# Navy Suit and Brown Shoes...but what socks?



## umboy678

What color socks should be worn w/ a navy suit and dark brown shoes? I'm at a loss... 

Thanks!


----------



## N.O.Joe

Try dark blue. It's probably safest. Of course experimenting with pattern depends on your tastes, the suit and the situation but I'd go with dark blue as a base color.


----------



## ZachGranstrom

Blue is always the best choice when you wear a navy suit with brown shoes.

Examples from Esquire.com:


----------



## hardline_42

Socks should always match the color of your pants. In the case of patterned socks, the field color should match your pants. That doesn't mean there aren't exceptions, but if you're looking for a rule, it's a start.


----------



## sowilson

Either match or contrast. In order of decreasing conservativeness
1) plain, very dark navy
2) dark navy with a pattern
3) dark navy with a pattern and another color (could be pin dot, light blue windowpane, etc)
4) dark but with contrast - say a very dark purple, dark navy with a rust or dark brown pattern, charcoal and navy
5) something that picks up the color of your tie, shirt, eyes, but goes well with the pants (or shoes). Mini-argyles would go here too.
6) Argyles with a predominant dark theme. Can be black, navy, or charcoal base as long as some blue is in there.
7) Stripes with a dark base and some contrast (say some pink stripes)
8) med-blue, muted reds (or burgandy), with or without some cool pattern.
9) brighter colors either as a base or in the pattern - edging on GTH.
10) true GTH colors - bright red, lime green, hot pink, with or without patterns
11) GTH plus psyco bunnies, skulls, racing cars, etc.

I like 3-9 for most things sometimes a 10. Yesterday I had nice bright purple socks with dark grey slacks. Went nice with a very deep purple bow tie (ex early 80's BB tie that was made into a bow)


----------



## KvnO

Sowilson reminded me of this image:


----------



## N.O.Joe

*Oh yeah!*



KvnO said:


> Sowilson reminded me of this image:


I would totally do that with the right shirt/tie/pocket square combination. It's always refreshing to kick it up from time to time.


----------



## Tonyp

In the 80's They said to wear socks that matched your shirt but this quickly took a back seat to those that wore white shirts. I like any sort of solid navy or a subtle to bold pattern depending on the suit. As stated earlier. If you have a good sock collection, you can wear all kinds of colors that will pull your tie or PS into the picture.


----------



## LanceW

AldenPyle said:


> A businessman matches his socks to his pants. A gentleman matches his socks to his mood.

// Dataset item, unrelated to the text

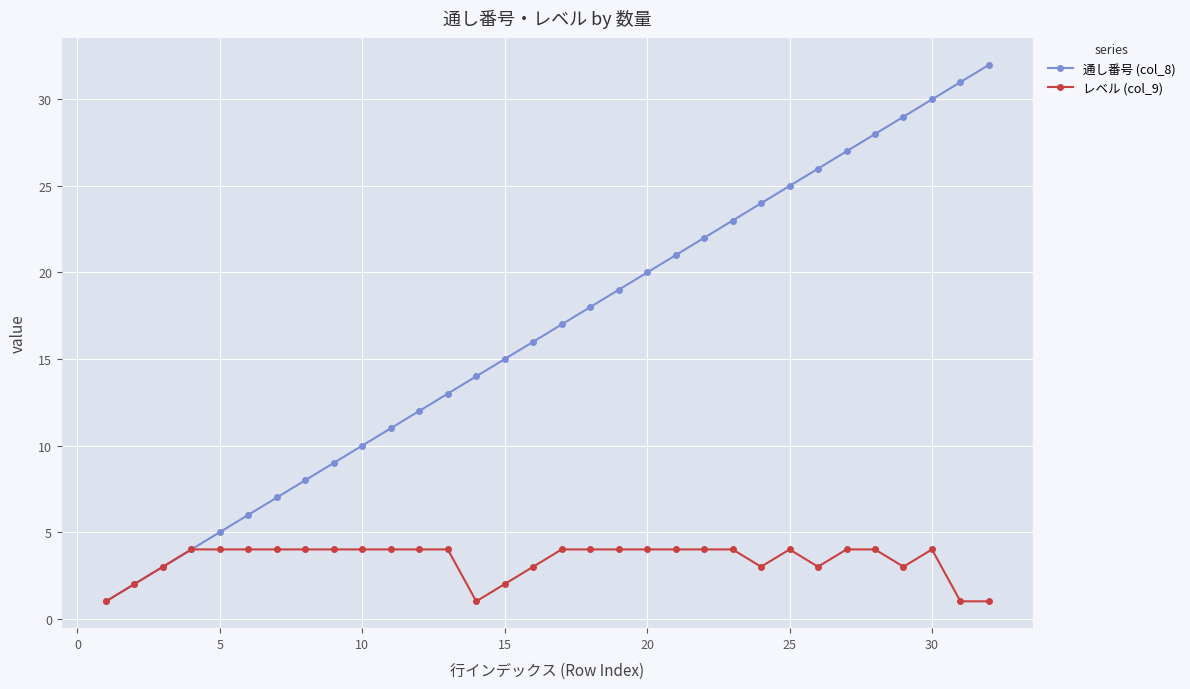

Rank the series by their average value, from highest to lowest.

通し番号 (col_8), レベル (col_9)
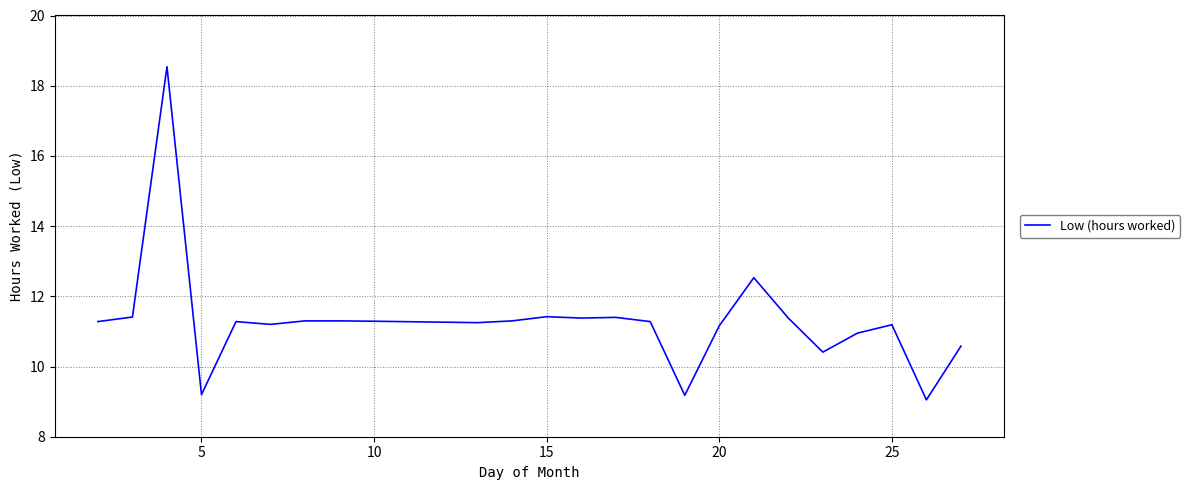

What is the minimum value shown in the chart?

9.1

Thus I wear argyles every day. Some days they slightly match, others they match none at all!


----------



## Leighton

hardline_42 said:


> Socks should always match the color of your pants. In the case of patterned socks, the field color should match your pants. That doesn't mean there aren't exceptions, but if you're looking for a rule, it's a start.


I used to fall into this line of thinking, but recently I've begun questioning it. Its certainly a fail safe, but I can see no reason your socks absolutely cannot contrast with your pants. Within certain limits of course. Limits I have yet to define. For example, I'd feel comfortable wearing grey socks with a pattern with navy pants.


----------



## catside

Blue is traditional i guess but I love Argyles!


----------



## ykurtz

Patterned socks. Navy blue ground with a tan/brown check or stripes or even a plaid. And wear a check shirt, or striped tie/shirt or plaid tie/pocket square above in suitable colors.


----------



## TMMKC

Conservative: Navy...or a pattern that is primarily navy. 

With Style: A solid contrasting color


----------



## 46L

I am a big fan of argyles and stripes. I will often coordinate the stripes with either the tie or PS.


----------



## DCLawyer68

Try a bottle green (forest at Viccel.com). This looks great with my navy suits and walnut Strands.


----------



## 10gallonhat

If we're talking business, I'd assume solid navy.


----------